Une condition tacite pour être nommé évêque est d’avoir des positions socialement conservatrices, notamment sur les questions LGBTQI+. Cette posture est d’autant plus contestée qu’il est largement admis que plusieurs évêques sont homosexuels, certains étant même en couple avec d’autres évêques.

royaume-uni parlement évêques

Les évêques anglicans siègent depuis des siècles à la Chambre des Lords, votant systématiquement contre les évolutions sociétales pourtant soutenues par les Britanniques.

© Wood Floengspy53/AFP

Une institution en crise

Depuis une cinquantaine d’années, les évêques ont systématiquement voté contre les évolutions sociétales soutenues par la majorité des Britanniques, telles que le mariage pour tous ou l’euthanasie. Historiquement, ils ont cultivé l’idée que leur position, fondée sur la doctrine de l’Église, leur conférait une autorité morale renforcée. Mais cette perception est en train de s’effondrer. Leur opposition persistante est désormais jugée obsolète, y compris par la plus grande partie des croyants et par trois quarts de la population.

Parallèlement, plusieurs enquêtes sur des abus sexuels commis par des ecclésiastiques – principalement sur des enfants – ainsi que d’autres scandales ont mis en lumière l’incapacité chronique de l’Église à sanctionner les coupables et à protéger les victimes. L’archevêque de Canterbury lui-même, mis en cause pour ses manquements dans ce domaine, a été contraint de démissionner en décembre. Un précédent aussi radical ne s’était produit qu’une seule fois dans l’Histoire, en 1381. Son remplaçant temporaire, l’archevêque d’York, est également discrédité en raison de son implication présumée dans la protection de membres du clergé accusés d’abus sexuels.

La plupart des évêques choisissent d’ignorer cette crise inédite, espérant qu’elle s’éteindra d’elle-même plutôt que d’affronter les problèmes qu’elle a révélés. Rien d’étonnant, dès lors, à ce qu’une femme évêque de haut rang – et particulièrement courageuse – ait dénoncé publiquement l’institution comme un « club de garçons » davantage préoccupé par la protection des évêques que par le signalement des abus aux autorités civiles. Résultat : elle est aujourd’hui mise au ban de ses pairs.

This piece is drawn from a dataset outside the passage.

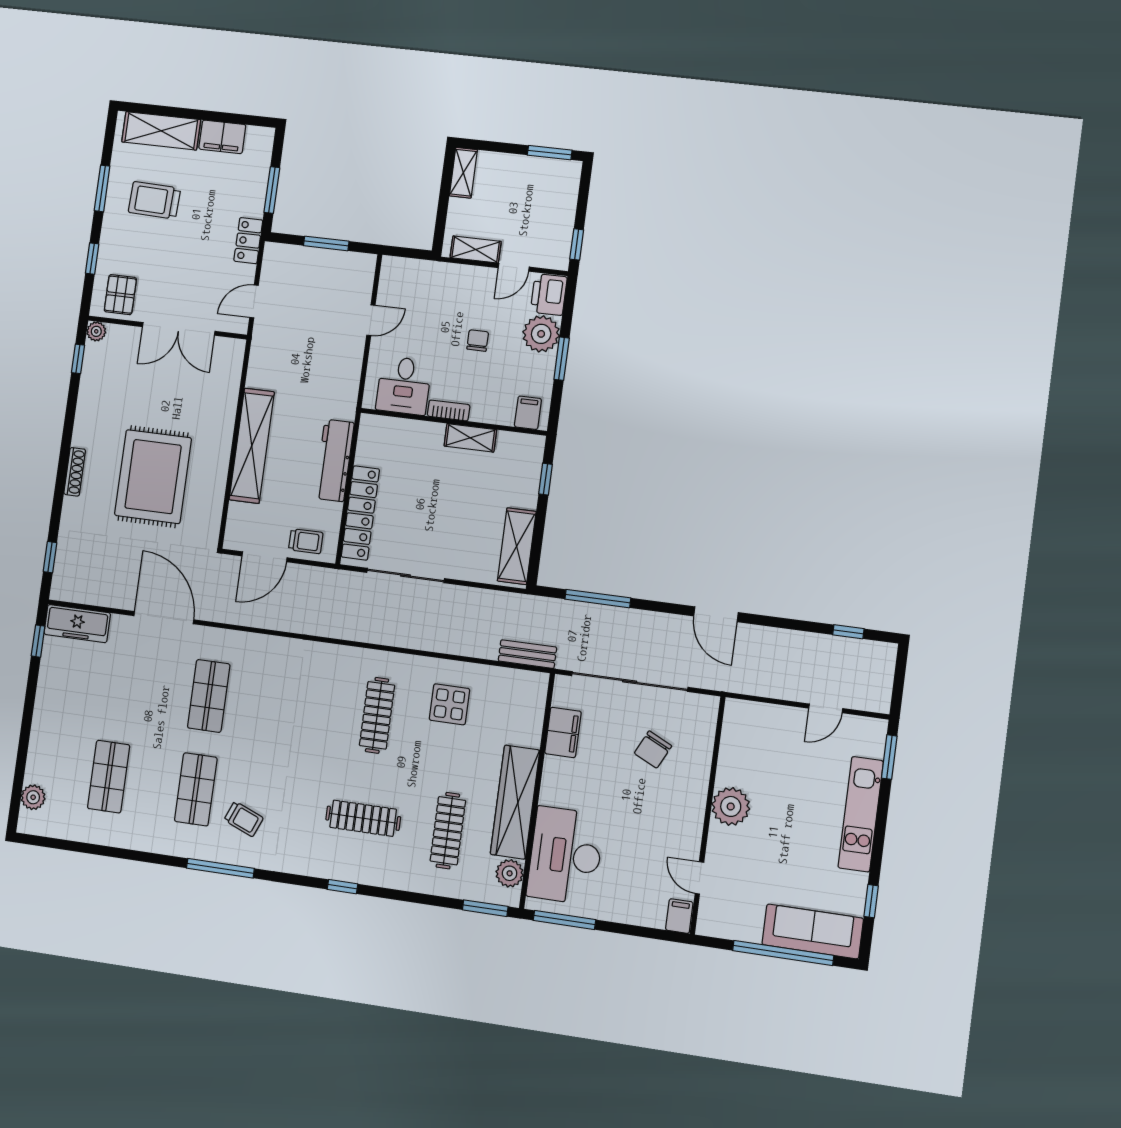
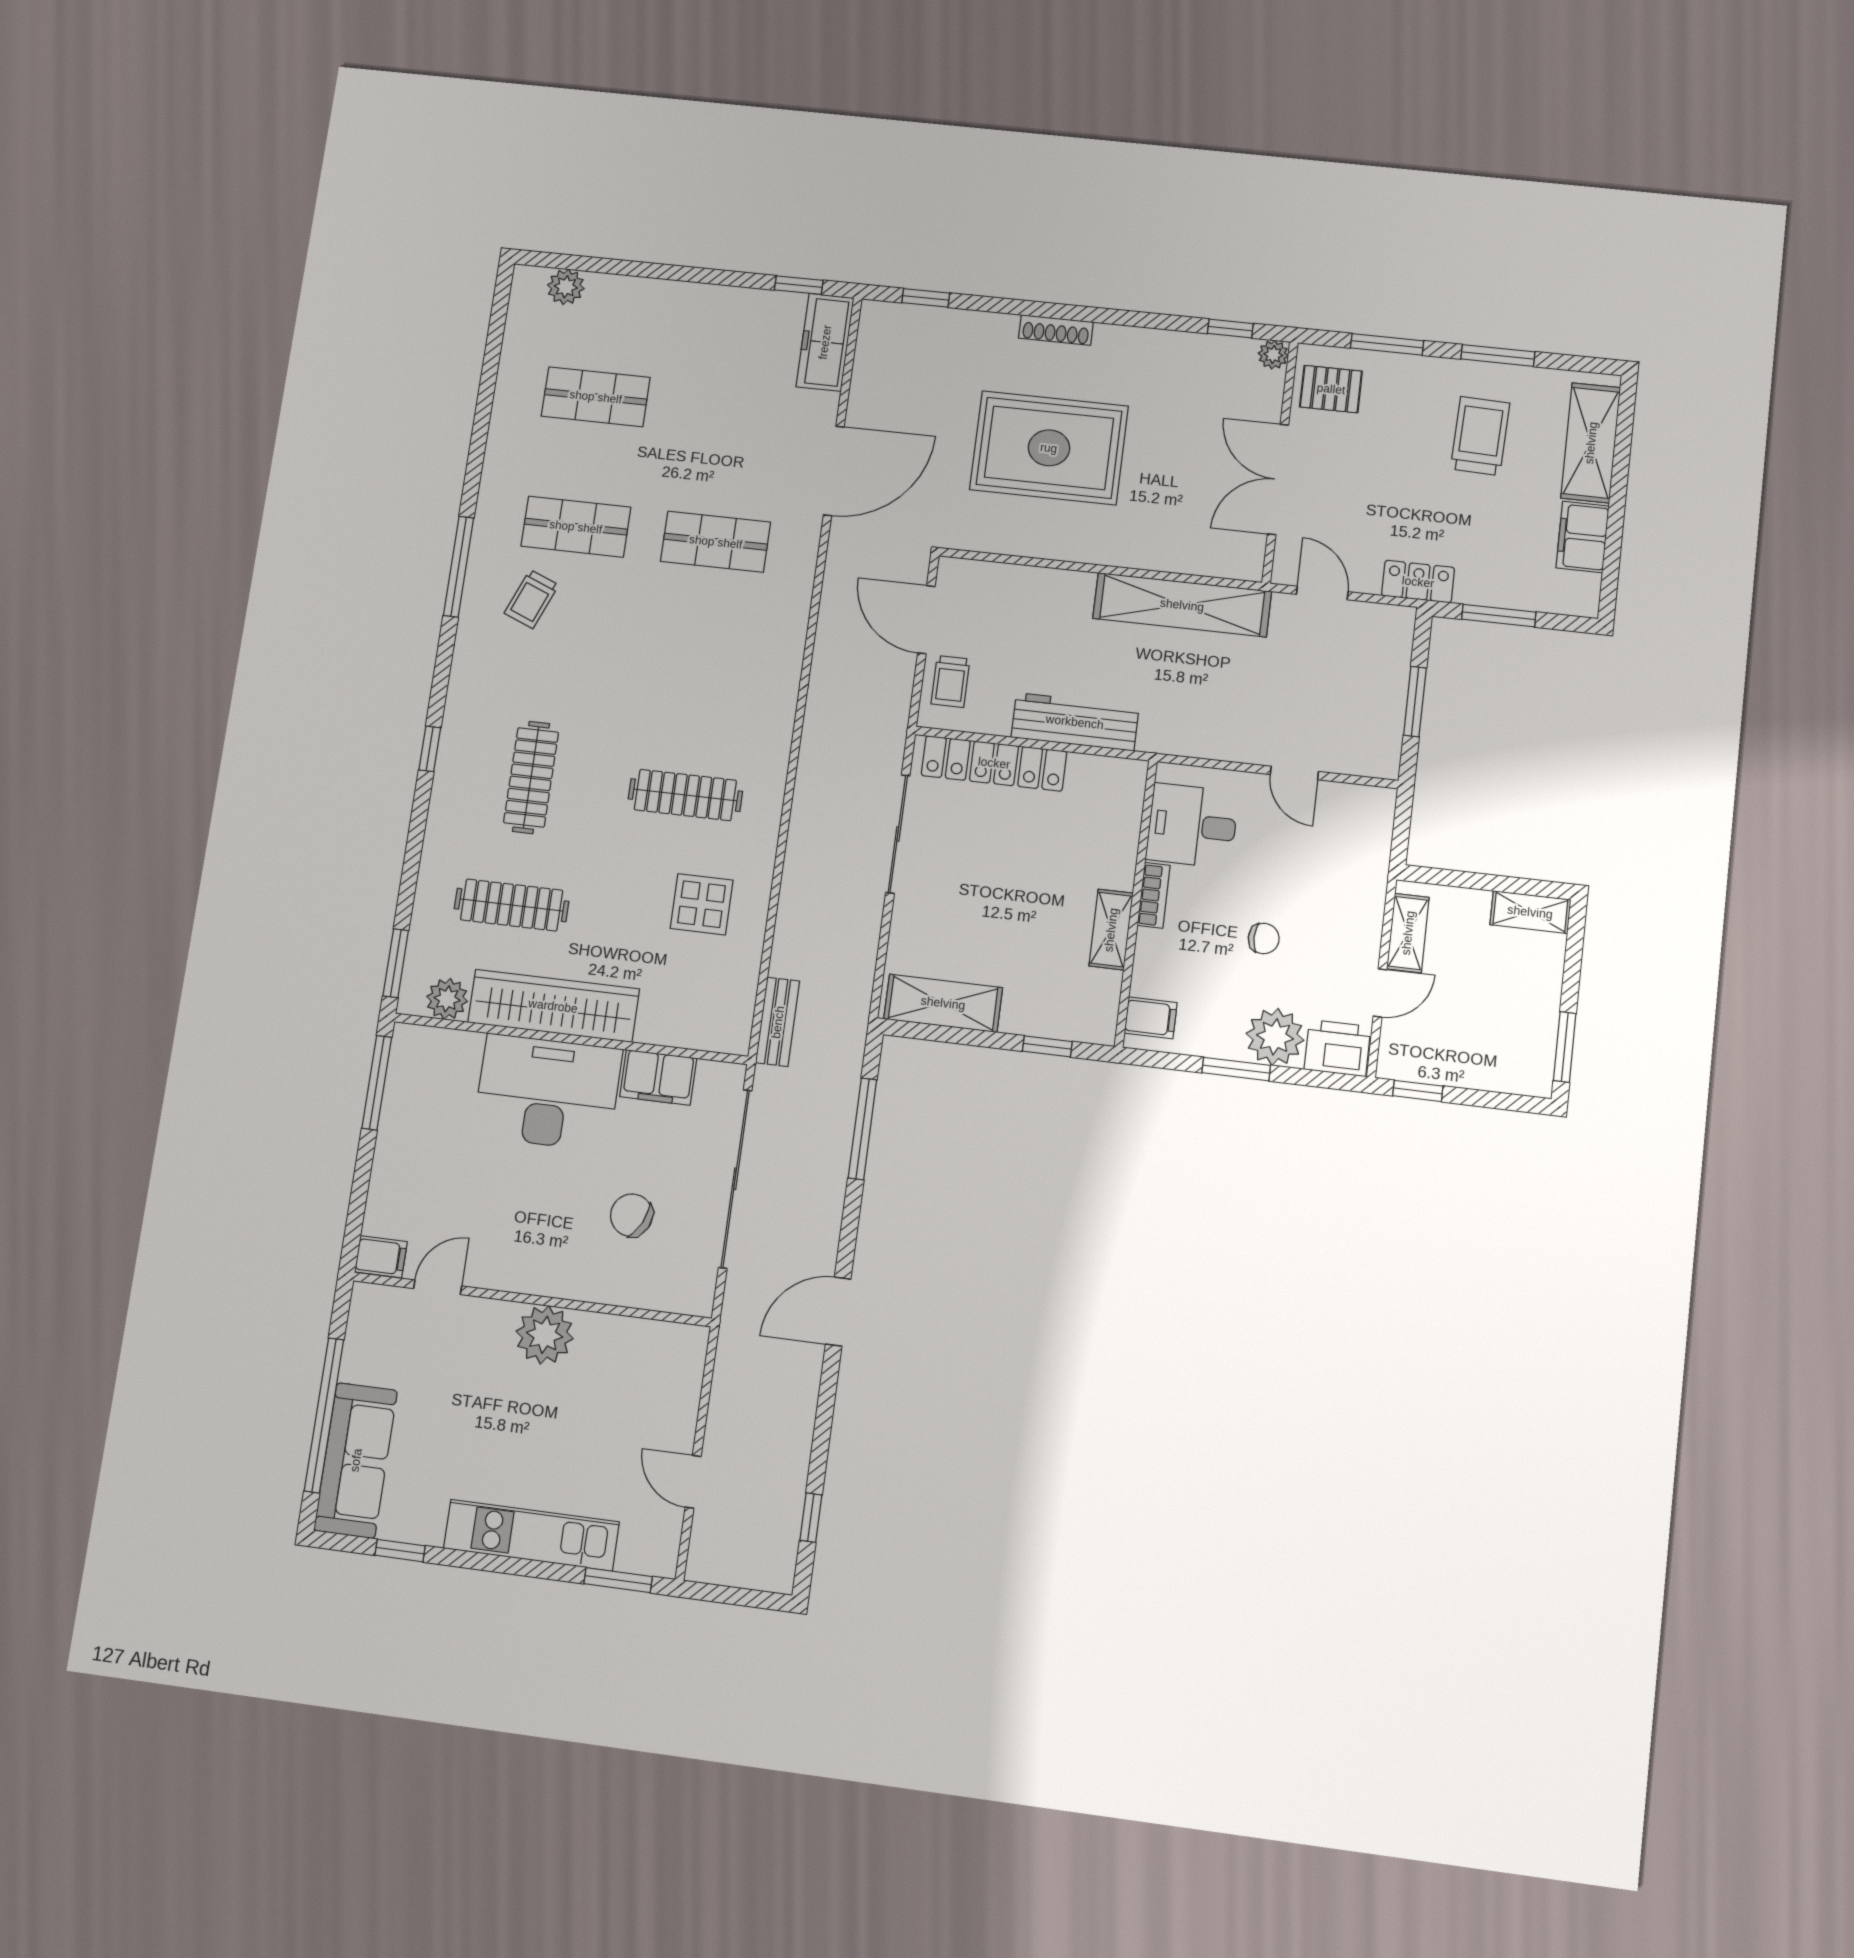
window: (92, 259) -> (1387, 344), width x1.50
door: (514, 267) -> (1380, 993), swing flipped
shelving: (252, 446) -> (1182, 605), moved
desk: (565, 856) -> (548, 1092), moved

L’Église anglicane n’a plus de chef. Elle est aussi au bord du schisme, incapable de trancher entre l’ouverture aux mariages homosexuels et la mise en place d’une instance indépendante pour la protection des victimes d’abus, une mesure pourtant largement préconisée. Jusqu’à récemment, rares étaient les parlementaires réclamant la suppression du banc des évêques à la Chambre des lords. Mais leur nombre ne cesse d’augmenter, et même l’Église admet que le statu quo est intenable. Pour éviter une suppression totale, elle envisage de céder certains des vingt-six sièges à des représentants d’autres confessions et religions, un scénario qui suscite de vives inquiétudes.

Droit à mourir dans la dignité et influence d’outre-Manche

Une nouvelle tentative d’introduction de la Terminal Ill Adults (end of life) Bill, le projet de loi sur l’euthanasie, est en cours à la Chambre des communes. Son adoption reste incertaine, bien que le texte soit particulièrement conservateur : il ne prévoit par exemple aucun droit à l’aide à mourir pour les personnes atteintes d’une maladie incurable du motoneurone, qui condamne à une mort dans d’atroces souffrances. Même le Portugal, pays à forte tradition catholique, a adopté une telle législation en mai 2024, passant outre le veto de son président.

Si le Parlement britannique échoue à légiférer sur la mort assistée, d’autres assemblées du Royaume-Uni peuvent le faire à leur échelle. En mars 2025, l’île de Man a rendu effective la loi d’assistance à l’euthanasie. Le texte impose cependant des conditions de résidence strictes afin d’éviter un « tourisme de la mort ». En Écosse, un projet de loi a déjà été déposé, mais il est suspendu dans l’attente des décisions de Westminster.

Quant à la France, la droite renforcée par les dernières élections s’apprête à proposer des changements majeurs en matière de législation sur la fin de vie. Soutenus par l’Église catholique, ces amendements pourraient considérablement retarder, voire empêcher, l’entrée en vigueur de la loi.